# Your instructions
Search each line below for "словарь", then return the lines where it appears.

# The data
○ ○ ○

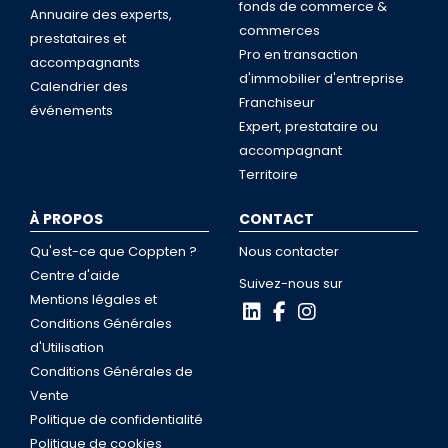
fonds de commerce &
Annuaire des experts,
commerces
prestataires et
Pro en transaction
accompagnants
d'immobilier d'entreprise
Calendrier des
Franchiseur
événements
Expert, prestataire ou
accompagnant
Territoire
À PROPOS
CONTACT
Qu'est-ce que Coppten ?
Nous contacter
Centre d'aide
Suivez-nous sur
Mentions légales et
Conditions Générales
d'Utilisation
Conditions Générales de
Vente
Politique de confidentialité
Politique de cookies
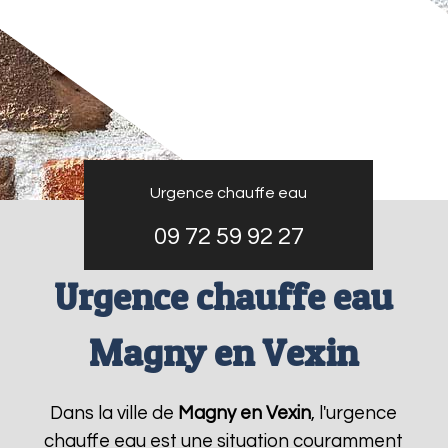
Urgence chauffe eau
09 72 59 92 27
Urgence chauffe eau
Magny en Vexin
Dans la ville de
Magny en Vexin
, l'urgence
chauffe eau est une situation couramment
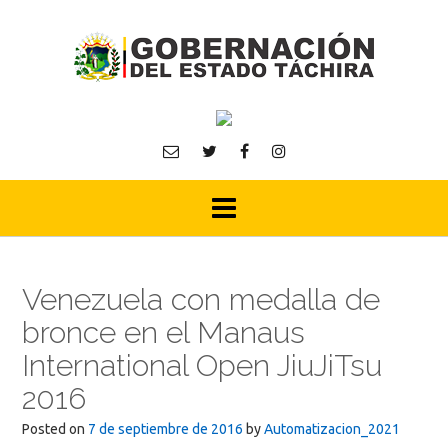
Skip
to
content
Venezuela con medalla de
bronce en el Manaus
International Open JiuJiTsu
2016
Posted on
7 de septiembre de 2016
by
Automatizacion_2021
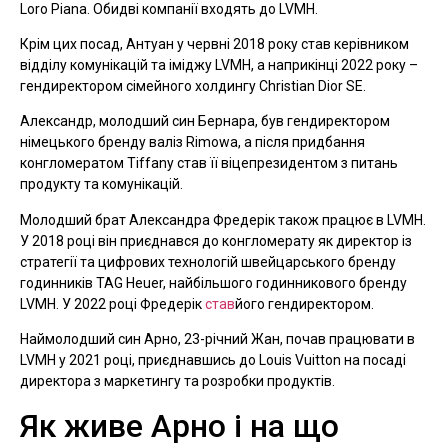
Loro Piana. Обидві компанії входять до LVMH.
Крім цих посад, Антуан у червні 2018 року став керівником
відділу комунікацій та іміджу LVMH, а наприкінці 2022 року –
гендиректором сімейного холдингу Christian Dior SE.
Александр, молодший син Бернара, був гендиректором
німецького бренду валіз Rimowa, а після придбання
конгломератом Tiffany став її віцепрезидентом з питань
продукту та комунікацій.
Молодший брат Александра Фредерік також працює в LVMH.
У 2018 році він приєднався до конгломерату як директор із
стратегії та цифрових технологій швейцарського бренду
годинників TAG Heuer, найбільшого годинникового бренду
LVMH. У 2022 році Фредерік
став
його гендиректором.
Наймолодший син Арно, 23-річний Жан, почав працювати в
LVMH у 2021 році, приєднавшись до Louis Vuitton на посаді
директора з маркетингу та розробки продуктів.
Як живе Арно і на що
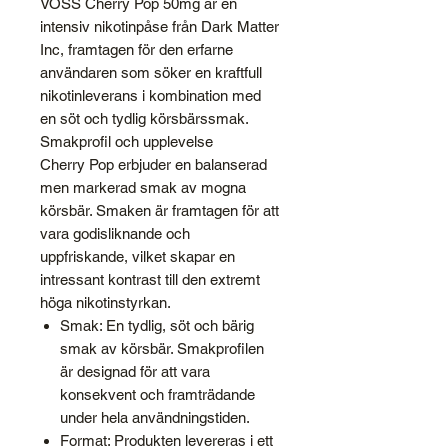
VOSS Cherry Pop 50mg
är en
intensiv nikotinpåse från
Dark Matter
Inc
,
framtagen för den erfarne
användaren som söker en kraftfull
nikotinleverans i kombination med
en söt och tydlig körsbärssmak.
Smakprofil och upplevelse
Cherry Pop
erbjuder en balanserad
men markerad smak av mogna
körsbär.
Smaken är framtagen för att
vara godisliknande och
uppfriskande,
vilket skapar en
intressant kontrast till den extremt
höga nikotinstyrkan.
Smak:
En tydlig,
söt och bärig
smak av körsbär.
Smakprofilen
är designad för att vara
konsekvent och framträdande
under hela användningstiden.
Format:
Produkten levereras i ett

○ ○ ○

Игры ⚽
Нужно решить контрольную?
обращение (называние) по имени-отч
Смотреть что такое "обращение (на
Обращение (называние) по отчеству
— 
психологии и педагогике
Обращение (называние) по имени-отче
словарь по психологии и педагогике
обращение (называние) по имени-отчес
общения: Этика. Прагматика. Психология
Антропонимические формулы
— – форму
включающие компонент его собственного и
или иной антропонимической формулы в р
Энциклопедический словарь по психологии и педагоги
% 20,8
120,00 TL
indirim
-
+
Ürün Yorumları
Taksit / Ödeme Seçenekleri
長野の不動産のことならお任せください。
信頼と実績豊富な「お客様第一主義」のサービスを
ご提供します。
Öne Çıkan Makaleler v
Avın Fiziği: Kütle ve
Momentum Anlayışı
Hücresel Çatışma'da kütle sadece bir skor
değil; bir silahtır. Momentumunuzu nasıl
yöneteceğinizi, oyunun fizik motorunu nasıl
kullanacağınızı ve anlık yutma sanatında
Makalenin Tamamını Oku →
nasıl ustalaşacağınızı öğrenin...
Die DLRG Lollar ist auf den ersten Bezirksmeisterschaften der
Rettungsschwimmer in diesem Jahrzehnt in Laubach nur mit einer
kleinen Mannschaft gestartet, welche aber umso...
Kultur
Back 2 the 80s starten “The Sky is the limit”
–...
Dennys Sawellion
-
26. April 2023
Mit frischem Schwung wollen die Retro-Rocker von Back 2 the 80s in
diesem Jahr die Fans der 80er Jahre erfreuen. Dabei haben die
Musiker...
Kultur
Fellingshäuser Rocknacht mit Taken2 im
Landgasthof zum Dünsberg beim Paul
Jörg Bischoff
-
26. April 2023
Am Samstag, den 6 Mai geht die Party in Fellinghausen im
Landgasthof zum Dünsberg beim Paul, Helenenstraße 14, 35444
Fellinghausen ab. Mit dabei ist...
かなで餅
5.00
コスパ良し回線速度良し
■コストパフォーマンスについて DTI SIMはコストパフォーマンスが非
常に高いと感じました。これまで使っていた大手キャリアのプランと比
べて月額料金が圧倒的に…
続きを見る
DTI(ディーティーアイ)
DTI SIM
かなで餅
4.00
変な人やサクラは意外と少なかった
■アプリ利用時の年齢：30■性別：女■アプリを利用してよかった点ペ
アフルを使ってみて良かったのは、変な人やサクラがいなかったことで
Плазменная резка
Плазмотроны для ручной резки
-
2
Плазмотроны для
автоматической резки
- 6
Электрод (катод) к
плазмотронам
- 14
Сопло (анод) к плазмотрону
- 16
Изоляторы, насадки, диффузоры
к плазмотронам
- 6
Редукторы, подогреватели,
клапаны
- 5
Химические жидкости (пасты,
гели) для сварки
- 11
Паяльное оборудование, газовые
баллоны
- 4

○ ○ ○

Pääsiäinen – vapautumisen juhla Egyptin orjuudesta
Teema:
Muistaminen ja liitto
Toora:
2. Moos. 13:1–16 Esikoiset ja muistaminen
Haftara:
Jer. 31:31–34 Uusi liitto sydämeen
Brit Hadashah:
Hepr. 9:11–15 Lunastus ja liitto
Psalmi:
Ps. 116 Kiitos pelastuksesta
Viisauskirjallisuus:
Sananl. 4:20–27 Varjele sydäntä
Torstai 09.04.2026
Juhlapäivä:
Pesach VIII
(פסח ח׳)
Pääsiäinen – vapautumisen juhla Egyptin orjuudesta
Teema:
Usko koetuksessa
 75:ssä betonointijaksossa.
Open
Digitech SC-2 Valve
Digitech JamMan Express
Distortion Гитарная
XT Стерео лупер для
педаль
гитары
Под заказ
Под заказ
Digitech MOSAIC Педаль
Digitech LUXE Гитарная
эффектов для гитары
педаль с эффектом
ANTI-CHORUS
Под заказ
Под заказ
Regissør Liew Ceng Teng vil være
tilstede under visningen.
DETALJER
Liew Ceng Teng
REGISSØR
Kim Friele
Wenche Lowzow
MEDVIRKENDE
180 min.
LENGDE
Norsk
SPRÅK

○ ○ ○

# Solution below
словарь по психологии и педагогике
Энциклопедический словарь по психологии и педагоги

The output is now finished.